Tarefas:
1 – Resuma em duas frases o trecho sobre profilaxia do tétano.
2 – Transcreva, sem nenhuma alteração, a parte do trecho sobre profilaxia do tétano que começa em "SES-GO - Secretaria" e termina em "imediata e duradoura.".
3 – Liste todos os procedimentos que, segundo o trecho sobre profilaxia do tétano, foram realizados no ferimento do paciente.

Trecho do documento:
..........

SES-GO - Secretaria de Estado de Saúde de Goiás — Prova 2015
D.A.S., de 65 anos, lavrador, refere ter se acidentado com enxada há quatro horas. Apresenta lesão cortocontusa em face anterior do pé esquerdo, profunda, com cinco centímetros. Realizadas limpeza e sutura, além de curativo. Traz cartão vacinal com registro de três doses de vacina antitetânica há 12 anos. Para a profilaxia do tétano, qual é a conduta para o caso?
Ferimento tetanogênico + vacinação incompleta/há >5-10 anos → Vacina dT + Soro Antitetânico.
Em ferimentos com alto risco de tétano (como cortocontuso, profundo, contaminado) e histórico vacinal incerto ou com última dose há mais de 5-10 anos, é essencial combinar imunização ativa (vacina dT) e passiva (soro antitetânico) para proteção imediata e duradoura.

..........

Entradas fornecidas:
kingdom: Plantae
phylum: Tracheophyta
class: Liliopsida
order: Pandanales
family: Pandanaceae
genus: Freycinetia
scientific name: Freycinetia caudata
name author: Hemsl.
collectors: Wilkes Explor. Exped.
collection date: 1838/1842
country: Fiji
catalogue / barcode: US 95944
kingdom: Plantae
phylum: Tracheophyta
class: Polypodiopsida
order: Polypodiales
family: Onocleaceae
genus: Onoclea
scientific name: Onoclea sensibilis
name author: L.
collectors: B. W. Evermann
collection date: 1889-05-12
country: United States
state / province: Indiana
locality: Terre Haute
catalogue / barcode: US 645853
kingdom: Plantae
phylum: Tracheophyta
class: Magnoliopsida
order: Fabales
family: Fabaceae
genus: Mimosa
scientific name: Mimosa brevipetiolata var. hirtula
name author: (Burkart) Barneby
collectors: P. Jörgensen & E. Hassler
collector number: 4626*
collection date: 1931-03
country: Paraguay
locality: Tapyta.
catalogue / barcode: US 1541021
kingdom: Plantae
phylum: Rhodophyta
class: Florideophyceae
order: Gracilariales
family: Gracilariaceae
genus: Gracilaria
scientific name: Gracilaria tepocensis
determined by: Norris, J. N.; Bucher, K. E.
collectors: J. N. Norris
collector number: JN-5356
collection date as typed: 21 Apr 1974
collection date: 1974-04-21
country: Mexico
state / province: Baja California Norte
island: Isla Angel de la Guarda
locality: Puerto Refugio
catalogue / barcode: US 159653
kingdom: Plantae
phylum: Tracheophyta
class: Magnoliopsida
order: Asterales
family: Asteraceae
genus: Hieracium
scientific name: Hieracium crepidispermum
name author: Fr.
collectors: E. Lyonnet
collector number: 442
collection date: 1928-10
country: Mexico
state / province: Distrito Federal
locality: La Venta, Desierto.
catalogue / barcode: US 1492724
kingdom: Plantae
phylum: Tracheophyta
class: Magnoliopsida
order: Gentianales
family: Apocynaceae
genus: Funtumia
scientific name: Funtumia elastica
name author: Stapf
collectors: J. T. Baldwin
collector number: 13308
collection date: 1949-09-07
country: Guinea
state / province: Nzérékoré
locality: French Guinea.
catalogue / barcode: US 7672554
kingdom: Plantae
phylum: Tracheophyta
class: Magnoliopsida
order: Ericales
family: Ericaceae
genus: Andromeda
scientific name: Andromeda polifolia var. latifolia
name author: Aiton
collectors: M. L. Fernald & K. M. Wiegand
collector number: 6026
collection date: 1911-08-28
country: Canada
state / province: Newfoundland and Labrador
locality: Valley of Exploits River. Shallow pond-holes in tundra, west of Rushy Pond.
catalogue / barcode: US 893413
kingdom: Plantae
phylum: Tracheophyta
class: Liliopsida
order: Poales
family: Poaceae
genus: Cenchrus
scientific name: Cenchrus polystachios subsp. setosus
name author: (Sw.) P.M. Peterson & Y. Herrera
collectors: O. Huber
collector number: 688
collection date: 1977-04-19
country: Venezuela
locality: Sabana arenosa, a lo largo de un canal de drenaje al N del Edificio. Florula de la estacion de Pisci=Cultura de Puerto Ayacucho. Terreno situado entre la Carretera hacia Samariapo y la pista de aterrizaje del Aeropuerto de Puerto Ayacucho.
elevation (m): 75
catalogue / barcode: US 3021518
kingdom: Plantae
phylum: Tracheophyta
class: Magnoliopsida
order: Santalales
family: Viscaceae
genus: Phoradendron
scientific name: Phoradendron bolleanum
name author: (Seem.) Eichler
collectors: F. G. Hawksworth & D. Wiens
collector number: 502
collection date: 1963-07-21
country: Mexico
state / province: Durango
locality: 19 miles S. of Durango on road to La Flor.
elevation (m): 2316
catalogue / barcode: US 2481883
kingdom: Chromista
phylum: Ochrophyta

..........

Respostas:
1 – Um lavrador de 65 anos sofreu com uma enxada um corte profundo de cinco centímetros no pé esquerdo, e seu cartão vacinal registra três doses de vacina antitetânica há 12 anos. Em ferimento com alto risco de tétano e última dose há mais de 5-10 anos, a conduta é combinar a vacina dT com o soro antitetânico.

2 –
SES-GO - Secretaria de Estado de Saúde de Goiás — Prova 2015
D.A.S., de 65 anos, lavrador, refere ter se acidentado com enxada há quatro horas. Apresenta lesão cortocontusa em face anterior do pé esquerdo, profunda, com cinco centímetros. Realizadas limpeza e sutura, além de curativo. Traz cartão vacinal com registro de três doses de vacina antitetânica há 12 anos. Para a profilaxia do tétano, qual é a conduta para o caso?
Ferimento tetanogênico + vacinação incompleta/há >5-10 anos → Vacina dT + Soro Antitetânico.
Em ferimentos com alto risco de tétano (como cortocontuso, profundo, contaminado) e histórico vacinal incerto ou com última dose há mais de 5-10 anos, é essencial combinar imunização ativa (vacina dT) e passiva (soro antitetânico) para proteção imediata e duradoura.

3 –
- limpeza
- sutura
- curativo